Alle Dächer der Siedlung in Köln-Niehl bekamen Solarthermie-Kollektoren auf die Pultdächer der aufgestockten Maisonette-Wohnungen. Das heiße Wasser, das sie erzeugen, wird in drei riesigen Pufferspeichern gesammelt. Sie sind in den Grünanlagen zwischen den Häuserblocks vergraben. Wenn die Kollektoren nicht genug Wärme erzeugen, springen Gas-Brennwertkessel ein.

Den Dänen fiel mehr ein als ein SonntagsfahrverbotDer Clou in der Ford-Siedlung aber sind die sogenannten Wohnungsstationen der dänischen Firma Danfoss. Um ihr Konzept zu verstehen, muss man 40 Jahre zurückblicken.

Damals, in den 70er Jahren, schockte die Ölkrise ganz Europa. Während der Regierung in Deutschland nichts anderes einfiel, als Sonntagsfahrverbote zu erteilen, beschloss Dänemark, auf Öl für Heizzwecke ganz zu verzichten und investierte massiv in den Ausbau der Fernwärme. Heute beträgt die Anschlussquote in Dänemark mehr als 60 Prozent aller Haushalte. In Deutschland sind es gerade einmal 16 Prozent.

Fernwärme ist kurz gesagt heißes Wasser, das bei der Stromerzeugung in einem Kraftwerk anfällt. Oft wird das Wasser einfach als Dampf durch einen Kühlturm in die Umwelt entlassen. Man kann es aber auch nutzen, um Häuser und ganze Stadtteile zu beheizen.

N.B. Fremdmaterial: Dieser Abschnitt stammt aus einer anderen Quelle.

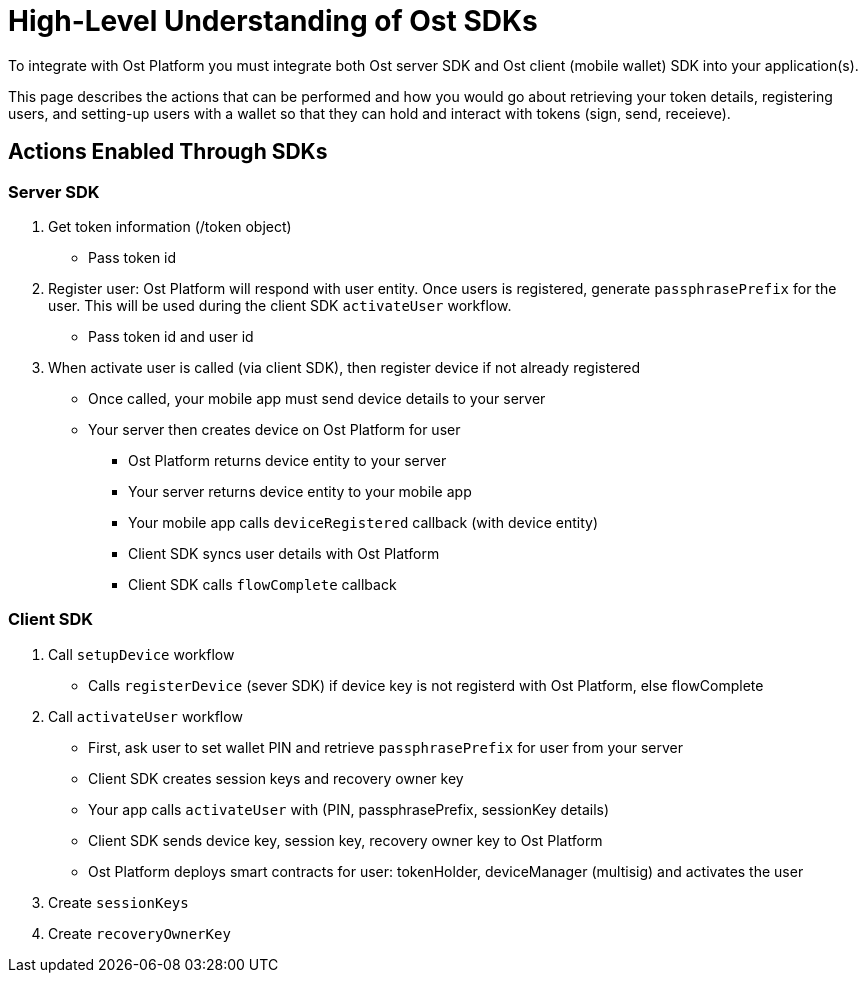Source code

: = High-Level Understanding of Ost SDKs

To integrate with Ost Platform you must integrate both Ost server SDK and Ost client (mobile wallet) SDK into your application(s).

This page describes the actions that can be performed and how you would go about retrieving your token details, registering users, and setting-up users with a wallet so that they can hold and interact with tokens (sign, send, receieve).

== Actions Enabled Through SDKs

=== Server SDK

. Get token information (/token object)
 ** Pass token id
. Register user: Ost Platform will respond with user entity. Once users is registered, generate `passphrasePrefix` for the user. This will be used during the client SDK `activateUser` workflow.
 ** Pass token id and user id
. When activate user is called (via client SDK), then register device if not already registered
 ** Once called, your mobile app must send device details to your server
 ** Your server then creates device on Ost Platform for user
  *** Ost Platform returns device entity to your server
  *** Your server returns device entity to your mobile app
  *** Your mobile app calls `deviceRegistered` callback (with device entity)
  *** Client SDK syncs user details with Ost Platform
  *** Client SDK calls `flowComplete` callback


=== Client SDK

. Call `setupDevice` workflow
 ** Calls `registerDevice` (sever SDK) if device key is not registerd with Ost Platform, else flowComplete
. Call `activateUser` workflow
 ** First, ask user to set wallet PIN and retrieve `passphrasePrefix` for user from your server
 ** Client SDK creates session keys and recovery owner key
 ** Your app calls `activateUser` with (PIN, passphrasePrefix, sessionKey details)
 ** Client SDK sends device key, session key, recovery owner key to Ost Platform
 ** Ost Platform deploys smart contracts for user: tokenHolder, deviceManager (multisig) and activates the user
. Create `sessionKeys`
. Create `recoveryOwnerKey`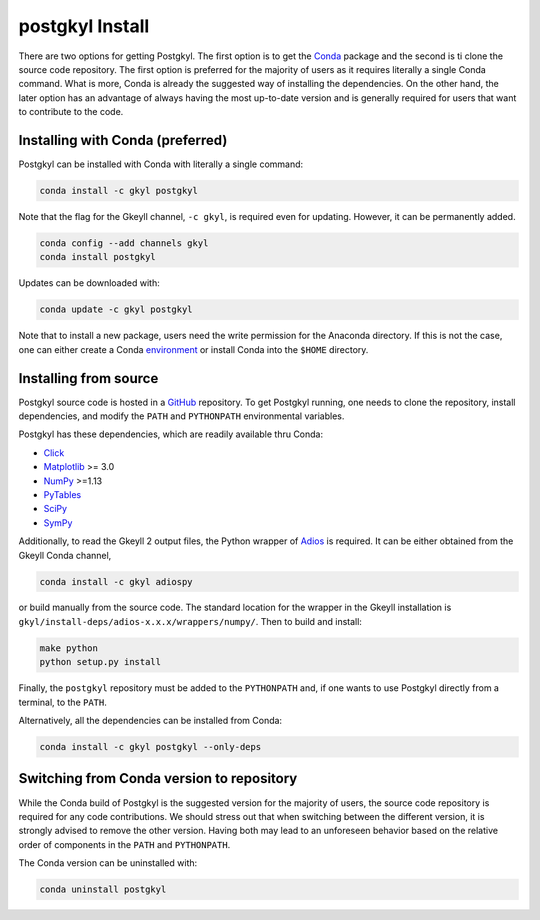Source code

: .. _pg_install:

postgkyl Install
================

There are two options for getting Postgkyl.  The first option is to
get the `Conda <https://conda.io/miniconda.html>`_ package and the
second is ti clone the source code repository.  The first option is
preferred for the majority of users as it requires literally a single
Conda command. What is more, Conda is already the suggested way of
installing the dependencies. On the other hand, the later option has
an advantage of always having the most up-to-date version and is
generally required for users that want to contribute to the code.


Installing with Conda (preferred)
---------------------------------

Postgkyl can be installed with Conda with literally a single command:

.. code-block:: bash

  conda install -c gkyl postgkyl 

Note that the flag for the Gkeyll channel, ``-c gkyl``, is required
even for updating. However, it can be permanently added.

.. code-block:: bash

  conda config --add channels gkyl
  conda install postgkyl

Updates can be downloaded with:

.. code-block:: bash

  conda update -c gkyl postgkyl

Note that to install a new package, users need the write permission
for the Anaconda directory. If this is not the case, one can either
create a Conda `environment
<https://conda.io/docs/user-guide/tasks/manage-environments.html>`_ or
install Conda into the ``$HOME`` directory.

Installing from source
----------------------
  
Postgkyl source code is hosted in a `GitHub
<https://github.com/ammarhakim/postgkyl>`_ repository. To get Postgkyl
running, one needs to clone the repository, install dependencies, and
modify the ``PATH`` and ``PYTHONPATH`` environmental variables.

Postgkyl has these dependencies, which are readily available thru Conda:

* `Click <https://click.palletsprojects.com/en/7.x/>`_
* `Matplotlib <https://matplotlib.org/>`_ >= 3.0
* `NumPy <https://numpy.org/>`_ >=1.13
* `PyTables <https://www.pytables.org/>`_
* `SciPy <https://www.scipy.org/>`_
* `SymPy <https://www.sympy.org/en/index.html>`_

Additionally, to read the Gkeyll 2 output files, the Python wrapper of
`Adios <https://www.olcf.ornl.gov/center-projects/adios/>`_ is
required. It can be either obtained from the Gkeyll Conda channel,

.. code-block:: bash
                
  conda install -c gkyl adiospy

or build manually from the source code. The standard location for the
wrapper in the Gkeyll installation is
``gkyl/install-deps/adios-x.x.x/wrappers/numpy/``. Then to build and
install:

.. code-block:: bash
                
  make python
  python setup.py install

Finally, the ``postgkyl`` repository must be added to the
``PYTHONPATH`` and, if one wants to use Postgkyl directly from a
terminal, to the ``PATH``.

Alternatively, all the dependencies can be installed from Conda:

.. code-block:: bash

  conda install -c gkyl postgkyl --only-deps


Switching from Conda version to repository
------------------------------------------

While the Conda build of Postgkyl is the suggested version for the
majority of users, the source code repository is required for any code
contributions.  We should stress out that when switching between the
different version, it is strongly advised to remove the other
version. Having both may lead to an unforeseen behavior based on the
relative order of components in the ``PATH`` and ``PYTHONPATH``.

The Conda version can be uninstalled with:

.. code-block:: bash

  conda uninstall postgkyl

So wird die Wärme nicht verschwendet.

Das Fernwärmewasser ist meist sehr heiß und mit hohem Druck unterwegs. Deshalb braucht man Übergabestationen, um die Heizkörper in Wohnungen damit zu versorgen. Es gibt große Hausstationen und kleine Wohnungsstationen. Im neuen Nahwärmenetz der LEG sind Temperatur und Druck des Heizwassers so niedrig, dass die Übergabestationen in den Wohnungen direkt angeschlossen werden können.

Weil das Wasser aber nicht so heiß ist, gibt es ein anderes Problem: Legionellen. Diese Bakterien, die beim Duschen eingeatmet und die gefürchtete Legionärskrankheit verursachen können, vermehren sich in warmem Wasser sehr schnell. Es darf also nicht direkt aus den Warmwassertanks in die Duschen oder Wasserhähne fließen.

Kurze Leitungen gegen LegionellenDeshalb wird das Trinkwasser in den Wohnungen der Fordsiedlung durch Wärmeübertragung in den Wohnungsstationen erwärmt. Aber auch hier gelten Vorschriften zur Vermeidung von Legionellen. Das Leitungsvolumen zwischen Wohnungsstation und den Zapfstellen muss weniger als drei Liter betragen. In diesem Fall, so die gesetzliche Vorschrift, brauchen die Anlagen keine regelmäßigen Legionellen-Prüfungen zu bestehen. Je nach Querschnitt der Kupferrohre kann die Länge rund 10 bis 20 Meter betragen. Das reicht, um alle Zapfstellen in einer Wohnung zu erreichen.

Insgesamt ist es also gar nicht so schwer nachzumachen, was in der Ford-Siedlung in Köln-Niehl schon geht. Die Technologien sind da – man muss sie nur nutzen.